青石塔婆の流行した鎌倉・南北朝・室町の各時代の仏教各派は、宗団というほど明確な団体ではなかった。人びとは自分の思想信仰によって、宗派的な概念をもっていただけで、寺院でも、江戸時代のように、必ず一宗派に固執したのではなかったのである。広い意味の、仏教を修行する道場であって、そこへ来る人びとの宗派信仰の異るに従って、浄土教になったり、現世教になったりした。また、自力宗教にも他力宗教にも、天台宗にも真言宗にも変化した。それで、一枚の板碑が必ずしも一宗派に属すると断定できるものではない。弥陀の種子があっても、これは、藤原時代末期から鎌倉初期へかけての日本仏教には、各宗に通じた信仰である。浄土宗の一方にだけ限るわけにはいかない。むしろ、浄土教の信仰は仏教の全体に通じるもので、当時勢力のあった天台・真言を始め、禅宗の臨済も曹洞もこの信仰をもっていた。鎌倉時代に極めて理知的な頭脳をもって、理想境を実現することを説いた曹洞宗の道元でも、亡父の菩提を弔う語を見ると、やはり西方浄土往生のことを述べている。

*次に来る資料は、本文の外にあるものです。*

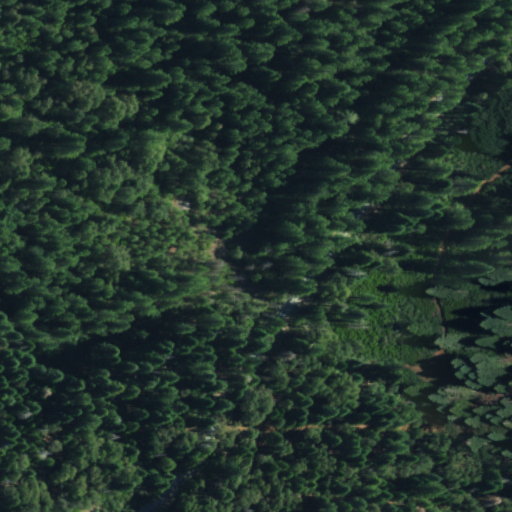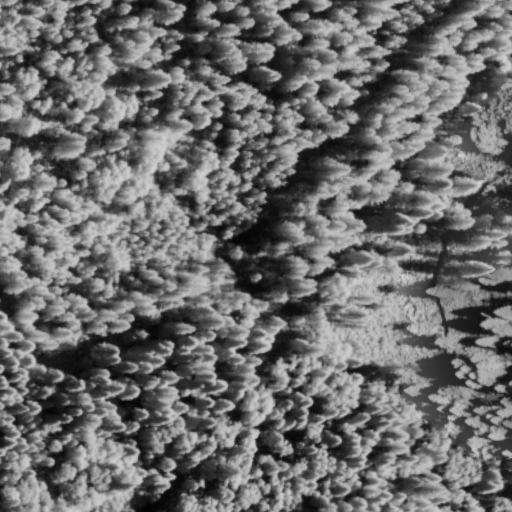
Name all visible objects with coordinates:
road: (316, 270)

念仏無間(むげん)と誹(そし)った日蓮宗徒も、やはり死んだ子供のためには極楽世界の存在を夢幻の間に見たであろう。(「武蔵野の青石塔婆」『東京都文化財調査報告集』第二集)。
つまり板碑の造立者は必ずしも自己の宗派的立場にとらわれず、極めて融通無碍(むげ)な立場で造立したわけである。
また、有元修一氏は「板碑」のなかで、「浄土三宗派の影響下に生れたと思われる板碑は数えるほどしかなく、他の宗派についても、一六世紀に大量にあらわれる日蓮宗板碑を除けば、若干の禅宗系板碑があるにすぎない」と述べている。